In this study, Ins-SLNs and SA-R₈-Ins-SLNs were successfully prepared by the spontaneous emulsion solvent diffusion method. They were characterized by a spherical morphology, uniform size, positive zeta potentials, and high insulin entrapment efficiency. The typical cell penetration peptide SA-R₈ was efficiently absorbed into the SLN_S. Consequently, a dramatic change in zeta potential value between Ins-SLNs (−32 mV) and SA-R₈-Ins-SLNs (30 mV) was observed, confirming the binding interactions occurring between SA-R₈ with dense positive charges and the negatively charged insulin, soybean phospholipids, and stearic acid.

Insulin was partially protected from gastrointestinal enzymes by incorporation into SLNs and SA-R₈. SA-R₈- Ins-SLNs increased the uptake of the drug in the Caco-2 cell monolayer, which yielded a more potent hypoglycemic effect following duodenal administration.
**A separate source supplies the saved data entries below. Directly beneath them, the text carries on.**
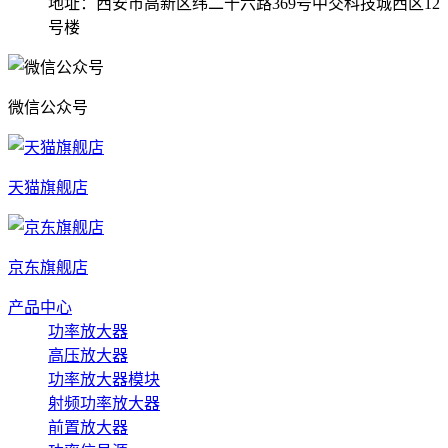
地址：西安市高新区纬二十六路369号中交科技城西区12
号楼
微信公众号
天猫旗舰店
京东旗舰店
产品中心
功率放大器
高压放大器
功率放大器模块
射频功率放大器
前置放大器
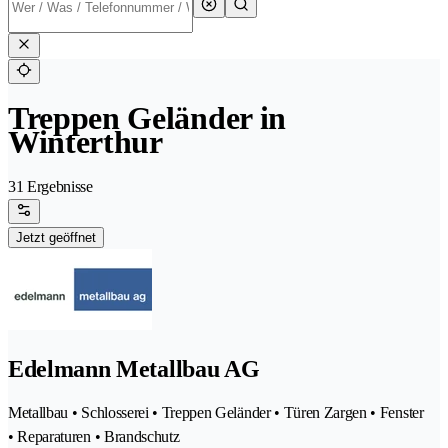
Treppen Geländer in
Winterthur
31 Ergebnisse
Jetzt geöffnet
Edelmann Metallbau AG
Metallbau • Schlosserei • Treppen Geländer • Türen Zargen • Fenster
• Reparaturen • Brandschutz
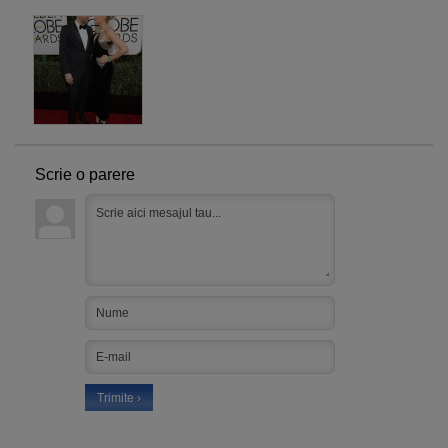
Scrie o parere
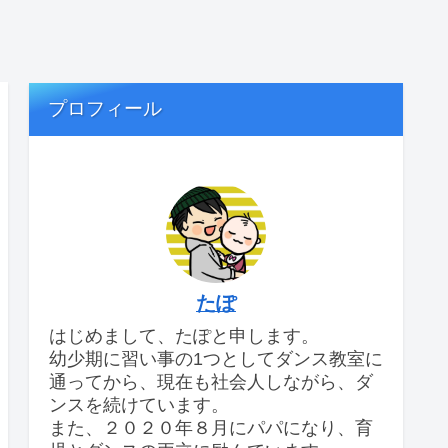
プロフィール
たぽ
はじめまして、たぽと申します。
幼少期に習い事の1つとしてダンス教室に
通ってから、現在も社会人しながら、ダ
ンスを続けています。
また、２０２０年８月にパパになり、育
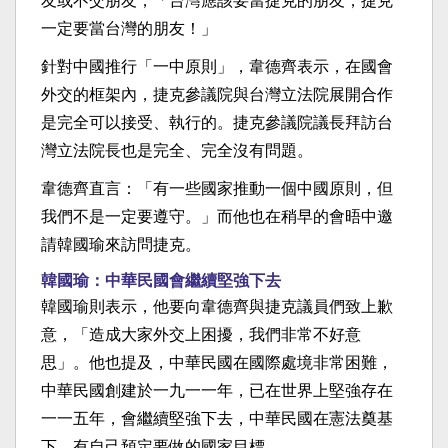
友或不交朋友，「台灣應該要當捷克的朋友，捷克
一定要當台灣的朋友！」
針對中國推行「一中原則」，韋德齊表示，在國會
外交的框架內，捷克參議院與台灣立法院展開合作
是完全可以接受、執行的。捷克參議院議長拜訪台
灣立法院長也是完全、完全沒有問題。
韋德齊直言：「有一些國家推動一個中國原則，但
我們不是一定要遵守。」而他也在稍早的會晤中邀
請韓國瑜來訪問捷克。
韓國瑜：中華民國會繼續堅強下去
韓國瑜則表示，他要向韋德齊與捷克議員們致上歉
意，「造成大家外交上困擾，我們非常不好意
思」。他也提及，中華民國在國際處境非常困難，
中華民國創建於一九一一年，已在世界上堅強存在
一一五年，會繼續堅強下去，中華民國在憲法奠基
下，有自己預定要做的國家目標。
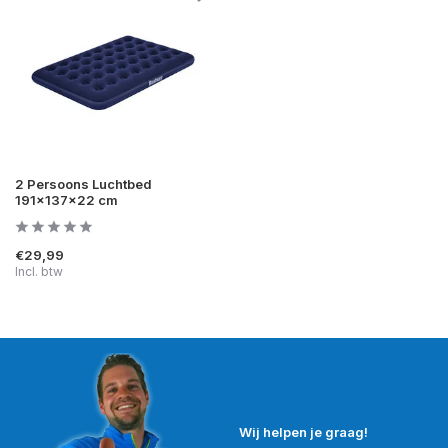
2 Persoons Luchtbed
191x137x22 cm
€29,99
Incl. btw
Wij helpen je graag!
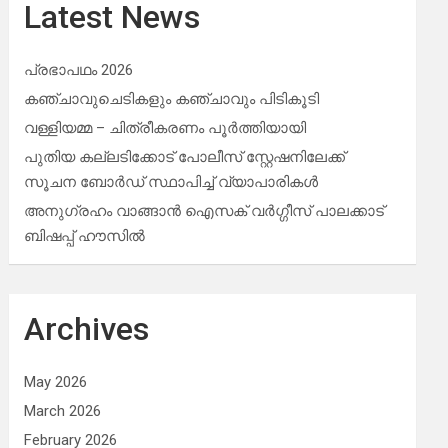
Latest News
പ്രഭാപഥം 2026
കഞ്ചാവുചെടികളും കഞ്ചാവും പിടികൂടി
വള്ളിയമ്മ – ചിത്രീകരണം പൂർത്തിയായി
പുതിയ കല്ലടിക്കോട് പോലീസ് സ്റ്റേഷനിലേക്ക്
സൂചന ബോർഡ് സ്ഥാപിച്ച് വ്യാപാരികൾ
അനുഗ്രഹം വാങ്ങാൻ ഐസക് വര്‍ഗ്ഗീസ് പാലക്കാട്
ബിഷപ്പ് ഹൗസില്‍
Archives
May 2026
March 2026
February 2026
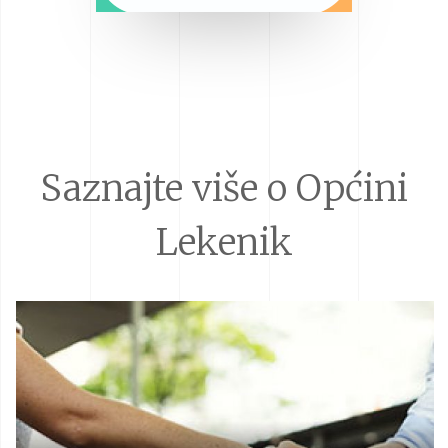
Saznajte više o Općini
Lekenik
In conclusion, Ins-SLNs modified with a SA-R₈ drug were able to increase the stability of insulin, improve the transportation efficiency in Caco-2 cells, and increase the in vivo hypoglycemic effect in diabetic rats. Thus, SA-R₈ and SLNs could be a promising vehicle for oral delivery of insulin. However, further studies should focus more on the stability of insulin in the harsh gastrointestinal environment and the absorption mechanism of the SA-R₈-Ins-SLNs.

Acknowledgments

The National Natural Science Foundation of China (No 30901867 and No 30973649) is gratefully acknowledged for financial support. This work was also supported by the Research Fund for the Doctoral Program of Higher Education of China (No 20090096110002) and the Fundamental Research Funds for the Central University (JKQ2011016).

Disclosure

The authors report no conflicts of interest in this work.